(S)hits

Saturday 24 April 2010

Are you ready for the album of the year?




It happens only too often that when a band release their debut album whislt covered in gratuitous amounts of hype, that it turns out to be, well, shit. See Joe Lean and the Jing Jang Jong, Hadouken and Frankmusik for proof. Well Foals were a band who managed to live up to the Hype releasing a debut album that gave us a well needed break from the "landfill indie" that was unrelentlessly rotting away on every advert, radio station and tv program.
The difficult second album was always going to be a tough one for Foals, what with the first being so fantastic and all, but by god have they risen to the challange.

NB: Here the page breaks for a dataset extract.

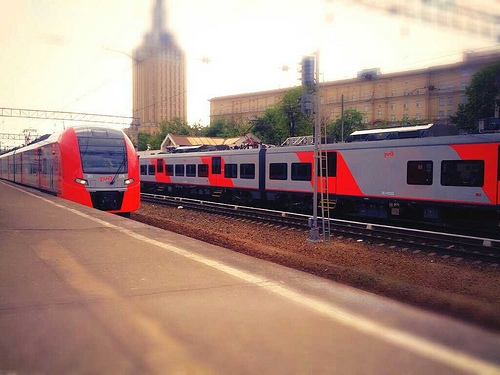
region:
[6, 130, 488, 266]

Total Life Forever, out in just over two weeks from now is little short of godly. Total life forever is everything antidotes was but more grown up, and this is in no way a bad thing. The songs still bounce along with all the enthusiasm of before only now, with a much richer sounding texture, warm synths aplenty. Opening track Blue Blood seems a little slow and tentative builds up and swells like a beast, and then we hear the bouncing bass and intricate guitar riffery that shaped antidotes. There seems to be a slightly more post-rock feel to the 7 minute Spanish Sahara which is followed by the anthemic and shorter track, This Orient and Miami, the albums strongest track bursts into life with an insanely catchy chorus that is bound to set the festival audiences this summer alight. The album is a delicate mix of songs that are calm and collective and songs that are enough to get you dancing. End track, What remains pounds on, with crashing cymbals and a striding bass that brings a fantastic album to a fantastic end. Foals are moving British "indie" music forward and with an album as perfect as this, the new bands on the scene have a lot to contend with.